Exercise objective
Which lines run from the line containing "<!-- street labels -->" through the end of the records below? Reproduce them exactly, and nothing else.
--- Data supplied Enclosed Below ---
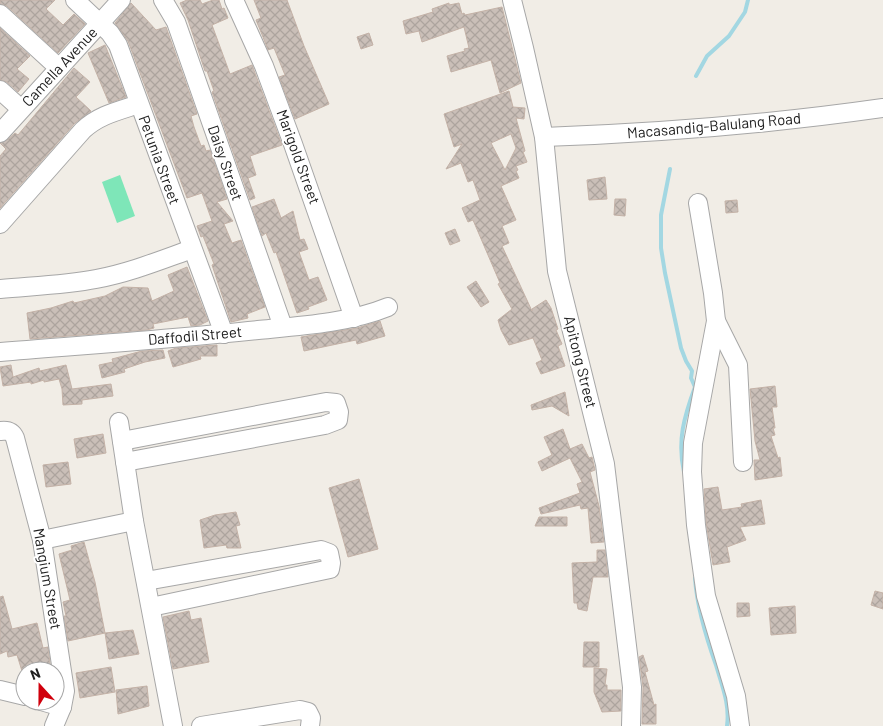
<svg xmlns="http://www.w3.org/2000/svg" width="883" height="726" font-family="Barlow,sans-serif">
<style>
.pitch{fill:#7ee6b8}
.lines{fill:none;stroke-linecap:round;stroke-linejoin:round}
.stream{stroke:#a3d7e2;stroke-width:4}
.building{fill:url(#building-cross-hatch);stroke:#c4b2a7;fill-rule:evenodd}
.minor-casing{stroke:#a7a7a7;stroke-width:20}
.minor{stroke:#fff;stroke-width:18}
.labels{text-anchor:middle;stroke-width:4;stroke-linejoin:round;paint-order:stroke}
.street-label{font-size:15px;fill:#202020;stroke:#fff}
</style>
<defs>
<pattern id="building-cross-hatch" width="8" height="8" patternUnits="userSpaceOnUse" patternTransform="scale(1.25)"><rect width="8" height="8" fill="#cabfb8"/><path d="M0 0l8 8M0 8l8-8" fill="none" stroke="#ada49e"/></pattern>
</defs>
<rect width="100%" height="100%" fill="#f1ede6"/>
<!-- pitch -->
<path class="pitch" d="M120,175L135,216L117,223L102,182Z"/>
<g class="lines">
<!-- stream -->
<g class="stream">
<path d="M696,76L707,56L729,36L745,12L748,0"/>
<path d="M670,169L661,215V248L665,273L681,348L686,361L692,371L691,378L695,387C684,417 677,441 684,472"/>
<path d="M695,578C697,608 706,637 716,665C722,686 730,704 727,726"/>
</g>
</g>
<!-- building -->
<g class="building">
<path d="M0,0H55L46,9L63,25L74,14L85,24L58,53L7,6L0,4Z"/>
<path d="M187,0H200L202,4L213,0H219L222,9L224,8L228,18L212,25L230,74L252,65L282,145L250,156L256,175L248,178L255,198L250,200L212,92L214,91L207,71H205L188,20L180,3Z"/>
<path d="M254,0H287L304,46L329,104L295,119L279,77L285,75L274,48L268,50L263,37L256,20L261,18Z"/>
<path d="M131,3L156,30L166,27L197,114L191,116L194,127L201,146L204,145L206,151L210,150L227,199L217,202L233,221L224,224L232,243L241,240L265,307L247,314L248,318L231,322L212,265L214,264L203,236L201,237L197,226L212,221L202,193L187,198L128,41L115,23Z"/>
<path d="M449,3V5L459,3L462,14L464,13L465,15L502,7L521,83L500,93L491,60L451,72L447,56L465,51L464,49L469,48L464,27L422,42L419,31L406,34L403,21L433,12L432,9Z"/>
<path d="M0,28L30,56L17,69L29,79L18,92L7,82L0,80Z"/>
<path d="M369,33L373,45L361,49L357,37Z"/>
<path d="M105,45L126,97L109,103L88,53Z"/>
<path d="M74,68L90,82L76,97L91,111L75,123L0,208V156L6,149L0,143L7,140L15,133L18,135Z"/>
<path d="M509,91L513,107L525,108L524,119L516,118L525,151L523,152L527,162L516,166L518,170L516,171L519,178L501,186L516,220L502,226L509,243L502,246L532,311V309L546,300L551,308L558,329L556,330L562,344L558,346L565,366L541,374L536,363L542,360L533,338L509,345L501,330L498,320L512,309L498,284L500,283L473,220L468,222L462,208L480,200L473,180L468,182L461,163L446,169L462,144L454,147L444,114ZM511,134L516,148L505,170L491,143Z"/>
<path d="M605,177L607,199L589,200L587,180Z"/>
<path d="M274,199L281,218L293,211L300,240L304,239L308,249L299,252L309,280L318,277L327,300L308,307L309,309L297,313L276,252L274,253L266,233L262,236L252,207Z"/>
<path d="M615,199H626L625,216L614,215Z"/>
<path d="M737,200L738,212L726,213L725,201Z"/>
<path d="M455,229L460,241L450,245L445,233Z"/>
<path d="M187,267L208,321L200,325L191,326L188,317L153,324L154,328L147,330L30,339L27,313L51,308L73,301L74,303L105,296L123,287L148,288L152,301L174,291L168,275Z"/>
<path d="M476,281L489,302L481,307L467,287Z"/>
<path d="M380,321L385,336L357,344L356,340L304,351L301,337L357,328Z"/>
<path d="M217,345V356H200L201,359L173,367L168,351L176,348Z"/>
<path d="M163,350L165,358L145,362L124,369L125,372L102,378L99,365L113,362L112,359L142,351Z"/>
<path d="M11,365L13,377L39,368L40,371L66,365L72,389L111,384L113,396L82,400V404L63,405L62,389L59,379L44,382V380L31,384V382L3,386L0,367Z"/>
<path d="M775,386L777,407H772L775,428H773L775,435L771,436L778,458L780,457L782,476L755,480L754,460H760L755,441L750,389Z"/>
<path d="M565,392L569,416L552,406L532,410L531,405Z"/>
<path d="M563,429L570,449L582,444L589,458L592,457L595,470L590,472L599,506L604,542L591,543L588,508L581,509L580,505L541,514L539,508L580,493L577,484L582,482L570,458L542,471L538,462L552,455L544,437Z"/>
<path d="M103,434L106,453L77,458L74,439Z"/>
<path d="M68,462L71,484L46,487L43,465Z"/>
<path d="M359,479L378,549L348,557L329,488Z"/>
<path d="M718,487L722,510L742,507L741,504L761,500L765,524L740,527L746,540L727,547L730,562L713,565L706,522L704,489Z"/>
<path d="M236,512L240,525L236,526L241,548H227L226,545L204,548L200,520L215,515Z"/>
<path d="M539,517H567V526H535Z"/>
<path d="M84,542L95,582L105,633L68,641L64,616H66L63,602L70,600L59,554L72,550L71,546Z"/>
<path d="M597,550H605L608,577H593L587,611L578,609L577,603H574L572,563L597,562Z"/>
<path d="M875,591L883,593V609L871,605Z"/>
<path d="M3,596L12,629L37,623L43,648L48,647L51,671H22L17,655L8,657L7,651L0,654V597Z"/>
<path d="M737,603H749L750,616L737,617Z"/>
<path d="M795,606L796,633L771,635L769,608Z"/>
<path d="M189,611L191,620L201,618L209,662L173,669L163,617Z"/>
<path d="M133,630L139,654L109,659L105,633Z"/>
<path d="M584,642H599V667H583Z"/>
<path d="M643,655L648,671L645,672L654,705L656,704V724H642L643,687L639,657Z"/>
<path d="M111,667L115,692L80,698L76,673Z"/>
<path d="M594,668L607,669L605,685H607V690H621V711L602,712L594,692Z"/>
<path d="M147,686L149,706L118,714L116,690Z"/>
</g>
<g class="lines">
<defs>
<g id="minor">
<path d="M75,0L110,33L118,45L224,334"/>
<path d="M163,0L176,22L283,327"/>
<path d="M234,0L264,66L293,144L354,318"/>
<path d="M512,0L524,48L544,137L557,271L605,464L632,687L631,726"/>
<path d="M0,14L59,68"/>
<path d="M0,90L21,109"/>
<path d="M0,133L121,0"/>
<path d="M544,137C657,133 771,124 883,108"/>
<path d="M698,203L713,293L716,321L693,443L692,472L696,525L706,596L736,696L740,726"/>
<path d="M0,224L83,130C99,115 118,111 139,104"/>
<path d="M0,289C32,286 65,285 96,279C129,273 161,260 192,249"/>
<path d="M716,321L738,365L743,462"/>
<path d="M0,352C86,345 172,339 258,330C300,326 349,323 388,307"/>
<path d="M119,422L134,521L173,726"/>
<path d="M0,431C7,430 12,431 15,438L42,540L65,691L62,707L54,726"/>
<path d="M122,441L326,402L336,403L339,412L338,420L325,425L125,462"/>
<path d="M42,540L134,521"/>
<path d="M146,581L321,550L329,553L331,563L330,569L151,607"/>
<path d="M0,690L25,696"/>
<path d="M41,701L62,707"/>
<path d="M201,726L300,710L308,712L311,718L310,726"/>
</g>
</defs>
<!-- minor casing -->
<use href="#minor" class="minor-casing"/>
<!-- minor -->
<use href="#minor" class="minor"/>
</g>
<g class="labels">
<!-- street labels -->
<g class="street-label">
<text transform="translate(60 67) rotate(-47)" y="5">Camella Avenue</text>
<text transform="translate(714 126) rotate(-5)" y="5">Macasandig-Balulang Road</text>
<text transform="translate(298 157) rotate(70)" y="5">Marigold Street</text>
<text transform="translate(159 160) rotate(70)" y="5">Petunia Street</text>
<text transform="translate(225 163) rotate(71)" y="5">Daisy Street</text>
<text transform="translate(195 336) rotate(-5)" y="5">Daffodil Street</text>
<text transform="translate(580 362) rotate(76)" y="5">Apitong Street</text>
<text transform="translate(47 579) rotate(80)" y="5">Mangium Street</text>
</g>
</g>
<!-- north arrow -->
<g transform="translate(40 686) rotate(339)"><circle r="24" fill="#ffffff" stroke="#a6a6a6"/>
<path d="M0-4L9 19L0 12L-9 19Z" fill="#d0000c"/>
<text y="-8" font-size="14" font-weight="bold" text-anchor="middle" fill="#202020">N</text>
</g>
</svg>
--- End of Enclosed Data supplied ---
Task response
<!-- street labels -->
<g class="street-label">
<text transform="translate(60 67) rotate(-47)" y="5">Camella Avenue</text>
<text transform="translate(714 126) rotate(-5)" y="5">Macasandig-Balulang Road</text>
<text transform="translate(298 157) rotate(70)" y="5">Marigold Street</text>
<text transform="translate(159 160) rotate(70)" y="5">Petunia Street</text>
<text transform="translate(225 163) rotate(71)" y="5">Daisy Street</text>
<text transform="translate(195 336) rotate(-5)" y="5">Daffodil Street</text>
<text transform="translate(580 362) rotate(76)" y="5">Apitong Street</text>
<text transform="translate(47 579) rotate(80)" y="5">Mangium Street</text>
</g>
</g>
<!-- north arrow -->
<g transform="translate(40 686) rotate(339)"><circle r="24" fill="#ffffff" stroke="#a6a6a6"/>
<path d="M0-4L9 19L0 12L-9 19Z" fill="#d0000c"/>
<text y="-8" font-size="14" font-weight="bold" text-anchor="middle" fill="#202020">N</text>
</g>
</svg>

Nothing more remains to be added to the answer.